[[ TASK DATA, beginning ]]

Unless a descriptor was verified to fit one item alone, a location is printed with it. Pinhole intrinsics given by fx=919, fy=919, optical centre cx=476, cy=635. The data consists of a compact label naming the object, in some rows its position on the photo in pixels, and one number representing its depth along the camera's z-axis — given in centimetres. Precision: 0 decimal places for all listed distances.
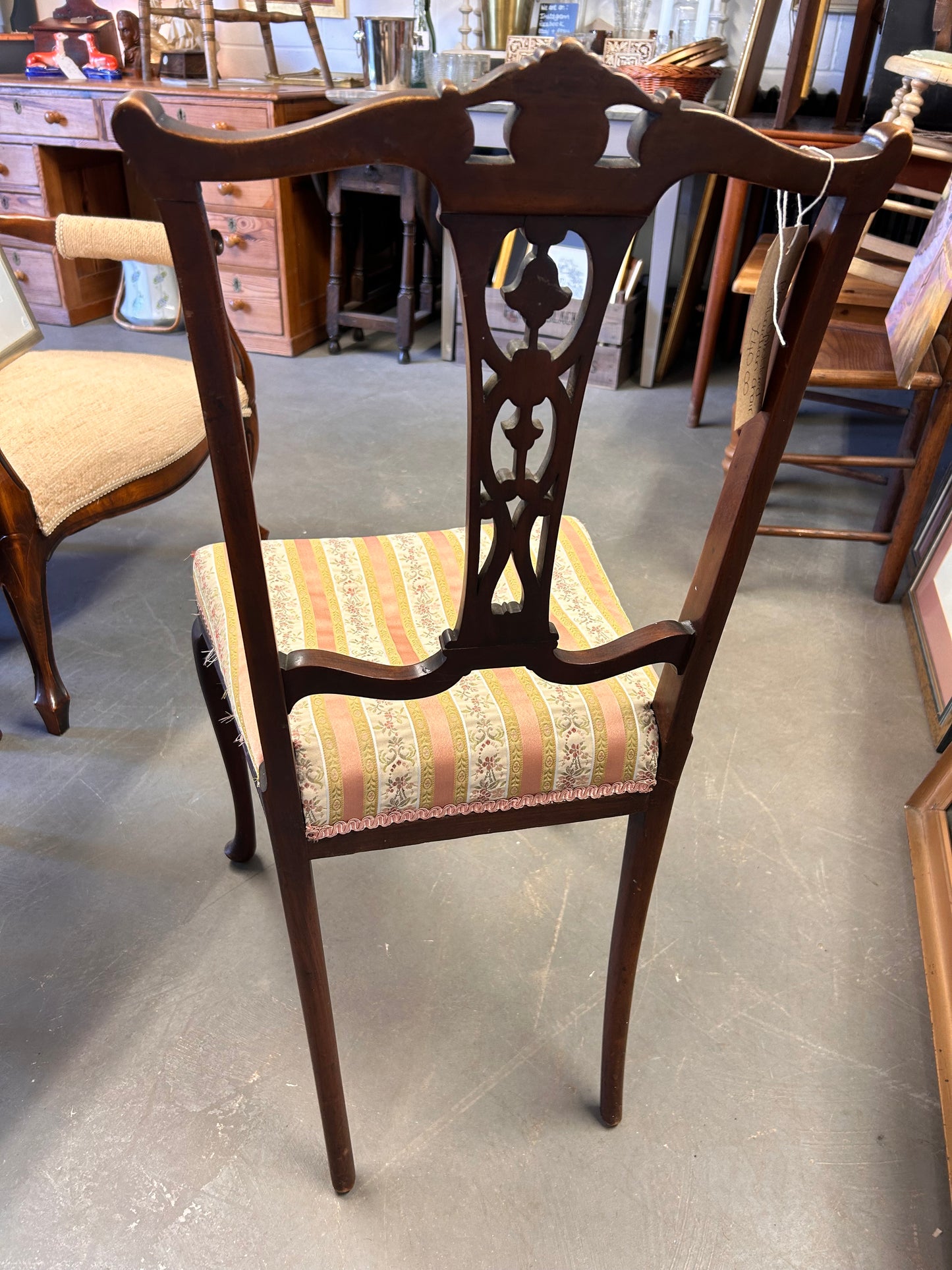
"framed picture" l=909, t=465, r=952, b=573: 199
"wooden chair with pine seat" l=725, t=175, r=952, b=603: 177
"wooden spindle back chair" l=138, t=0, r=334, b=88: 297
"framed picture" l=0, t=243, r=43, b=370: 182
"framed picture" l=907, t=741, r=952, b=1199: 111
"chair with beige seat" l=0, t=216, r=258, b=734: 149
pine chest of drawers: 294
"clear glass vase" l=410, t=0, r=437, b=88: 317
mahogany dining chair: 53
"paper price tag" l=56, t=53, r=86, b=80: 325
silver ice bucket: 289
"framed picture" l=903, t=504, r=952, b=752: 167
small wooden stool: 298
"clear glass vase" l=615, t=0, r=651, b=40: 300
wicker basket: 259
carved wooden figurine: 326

[[ TASK DATA, end ]]

• **PROBLEM DETAILS**
Although the records contain pictures, the copy should consist of their text alone, reproduced exactly.

• **FINISHED TASK**
Unless a descriptor was verified to fit one item alone, a location is printed with it. Pinhole intrinsics given by fx=919, fy=919, optical centre cx=476, cy=635. The data consists of a compact label naming the object, in some rows its position on the photo in pixels, and one number representing its depth along the camera's z-axis — given in centimetres. Precision: 0 decimal places for all listed distances.
"framed picture" l=909, t=465, r=952, b=573: 199
"wooden chair with pine seat" l=725, t=175, r=952, b=603: 177
"wooden spindle back chair" l=138, t=0, r=334, b=88: 297
"framed picture" l=0, t=243, r=43, b=370: 182
"framed picture" l=907, t=741, r=952, b=1199: 111
"chair with beige seat" l=0, t=216, r=258, b=734: 149
pine chest of drawers: 294
"clear glass vase" l=410, t=0, r=437, b=88: 317
mahogany dining chair: 53
"paper price tag" l=56, t=53, r=86, b=80: 325
silver ice bucket: 289
"framed picture" l=903, t=504, r=952, b=752: 167
small wooden stool: 298
"clear glass vase" l=615, t=0, r=651, b=40: 300
wicker basket: 259
carved wooden figurine: 326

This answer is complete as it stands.